Additive Combinatorics (Topics in Number Theory)    NUT2B
This is an alternative syllabus for NUT2A  

Instructor: Dr. Antal BALOG

Text: Instructors handout.
Reference text: T. Tao, V. Vu, Additive Combinatorics, Cambridge University Press, 2006 or M. B. Nathanson, Additive Number Theory, Inverse Problems and the Geometry of Sumsets, Springer Verlag, 1996.

Prerequisite: A first course of number theory; you must be familiar with prime numbers, divisibility and congruences. Algebra; you must be familiar with the basic concepts of linear algebra, and groups. Calculus; you must be familiar with functions, differential calculus, integrals. Combinatorics; you must be familiar with the basic concept of graphs, but no graph theoretic results are used in this course. Actually the course uses rather elementary tools with almost no prerequisite, still the arguments are going to be deep and involved sometimes.

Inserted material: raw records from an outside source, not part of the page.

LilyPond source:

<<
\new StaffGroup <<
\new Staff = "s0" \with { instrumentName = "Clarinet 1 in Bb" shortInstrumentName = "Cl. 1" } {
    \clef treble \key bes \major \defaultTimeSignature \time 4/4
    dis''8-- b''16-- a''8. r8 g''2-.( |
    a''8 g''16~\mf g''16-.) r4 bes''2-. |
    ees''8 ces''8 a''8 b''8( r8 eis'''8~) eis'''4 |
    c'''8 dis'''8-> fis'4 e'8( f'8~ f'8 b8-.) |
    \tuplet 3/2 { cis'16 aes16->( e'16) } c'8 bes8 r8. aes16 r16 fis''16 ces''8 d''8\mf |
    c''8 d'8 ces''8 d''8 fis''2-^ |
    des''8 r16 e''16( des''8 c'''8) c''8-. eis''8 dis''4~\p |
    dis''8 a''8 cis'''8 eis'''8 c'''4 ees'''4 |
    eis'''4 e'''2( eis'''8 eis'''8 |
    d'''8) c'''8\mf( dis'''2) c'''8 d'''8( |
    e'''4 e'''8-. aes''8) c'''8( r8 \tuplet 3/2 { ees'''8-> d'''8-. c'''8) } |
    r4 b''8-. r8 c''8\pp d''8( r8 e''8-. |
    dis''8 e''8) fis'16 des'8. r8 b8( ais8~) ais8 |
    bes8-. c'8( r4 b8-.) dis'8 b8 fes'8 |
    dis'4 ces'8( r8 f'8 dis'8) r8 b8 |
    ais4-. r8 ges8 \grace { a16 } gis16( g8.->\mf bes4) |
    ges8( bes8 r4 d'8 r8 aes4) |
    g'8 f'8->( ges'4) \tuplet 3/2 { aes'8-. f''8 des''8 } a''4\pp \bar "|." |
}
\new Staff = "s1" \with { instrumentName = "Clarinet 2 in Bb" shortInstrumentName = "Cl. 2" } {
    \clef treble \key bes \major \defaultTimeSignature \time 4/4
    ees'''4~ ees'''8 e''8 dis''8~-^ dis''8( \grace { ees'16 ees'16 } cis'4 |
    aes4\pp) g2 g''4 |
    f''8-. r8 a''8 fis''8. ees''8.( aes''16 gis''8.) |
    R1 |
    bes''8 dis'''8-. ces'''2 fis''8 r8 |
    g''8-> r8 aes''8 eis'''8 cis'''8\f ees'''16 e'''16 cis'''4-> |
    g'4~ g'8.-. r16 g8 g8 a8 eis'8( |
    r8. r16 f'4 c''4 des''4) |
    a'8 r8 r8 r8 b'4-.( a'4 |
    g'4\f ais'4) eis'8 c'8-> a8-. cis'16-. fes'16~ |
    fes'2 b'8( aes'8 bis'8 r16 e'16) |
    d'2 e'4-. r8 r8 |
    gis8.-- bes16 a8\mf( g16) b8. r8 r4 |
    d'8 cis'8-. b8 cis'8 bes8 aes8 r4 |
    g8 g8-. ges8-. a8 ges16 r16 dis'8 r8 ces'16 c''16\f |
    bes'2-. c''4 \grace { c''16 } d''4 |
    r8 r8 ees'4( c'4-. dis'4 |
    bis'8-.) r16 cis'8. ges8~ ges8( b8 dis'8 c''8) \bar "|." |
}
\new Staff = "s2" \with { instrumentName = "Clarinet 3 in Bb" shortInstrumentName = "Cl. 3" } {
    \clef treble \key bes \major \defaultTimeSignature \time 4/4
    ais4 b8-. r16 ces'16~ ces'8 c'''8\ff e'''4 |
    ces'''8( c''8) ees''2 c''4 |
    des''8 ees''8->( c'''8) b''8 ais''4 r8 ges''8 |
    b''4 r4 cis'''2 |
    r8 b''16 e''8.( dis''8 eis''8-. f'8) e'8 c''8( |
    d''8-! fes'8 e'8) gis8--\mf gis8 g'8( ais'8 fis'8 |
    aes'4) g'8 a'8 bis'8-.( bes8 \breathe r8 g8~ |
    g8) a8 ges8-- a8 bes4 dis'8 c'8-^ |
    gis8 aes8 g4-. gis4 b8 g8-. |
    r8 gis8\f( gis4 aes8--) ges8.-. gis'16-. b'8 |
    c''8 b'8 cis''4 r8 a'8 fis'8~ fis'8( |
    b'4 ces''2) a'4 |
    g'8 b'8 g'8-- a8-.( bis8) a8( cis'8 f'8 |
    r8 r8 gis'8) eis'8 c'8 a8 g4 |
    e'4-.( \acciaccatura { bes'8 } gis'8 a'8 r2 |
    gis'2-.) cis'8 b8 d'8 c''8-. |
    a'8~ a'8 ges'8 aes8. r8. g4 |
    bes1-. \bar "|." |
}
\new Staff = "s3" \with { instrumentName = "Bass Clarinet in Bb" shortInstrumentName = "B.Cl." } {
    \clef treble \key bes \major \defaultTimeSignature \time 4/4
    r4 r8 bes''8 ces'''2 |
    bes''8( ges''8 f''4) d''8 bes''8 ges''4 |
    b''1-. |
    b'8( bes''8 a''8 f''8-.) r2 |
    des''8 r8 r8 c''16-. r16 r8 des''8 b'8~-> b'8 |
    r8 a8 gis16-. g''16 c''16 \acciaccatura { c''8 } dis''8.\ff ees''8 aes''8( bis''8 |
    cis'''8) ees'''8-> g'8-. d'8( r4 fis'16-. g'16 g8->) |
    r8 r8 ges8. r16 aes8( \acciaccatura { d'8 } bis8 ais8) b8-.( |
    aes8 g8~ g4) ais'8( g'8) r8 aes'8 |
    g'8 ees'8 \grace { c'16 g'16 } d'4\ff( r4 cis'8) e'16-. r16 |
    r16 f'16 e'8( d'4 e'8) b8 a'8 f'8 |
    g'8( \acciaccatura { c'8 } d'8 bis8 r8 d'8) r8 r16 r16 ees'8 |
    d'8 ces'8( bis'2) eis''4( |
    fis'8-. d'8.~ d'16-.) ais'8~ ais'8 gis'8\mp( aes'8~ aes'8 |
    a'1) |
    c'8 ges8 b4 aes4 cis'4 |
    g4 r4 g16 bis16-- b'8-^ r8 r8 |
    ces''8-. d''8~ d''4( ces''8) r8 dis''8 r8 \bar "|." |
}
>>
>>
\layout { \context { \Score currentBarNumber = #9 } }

Subject: Our aim is to give an introduction to Additive Combinatorics, one of the most recent and most dynamically developing branch of Number Theory. We will cover classical direct problems, such as Roth's Theorem about three term arithmetic progressions, as well as inverse problems, such as Freimann's Theorem about the classification of sets with small doubling. The most spectacular results of the subject, Szemeredi's Theorem about long arithmetic progressions in dense sets or Green--Tao's Theorem about long arithmetic progressions in primes are beyond the scope of a one semester course, but interested students get the necessary basis to continue their studies in this interesting field.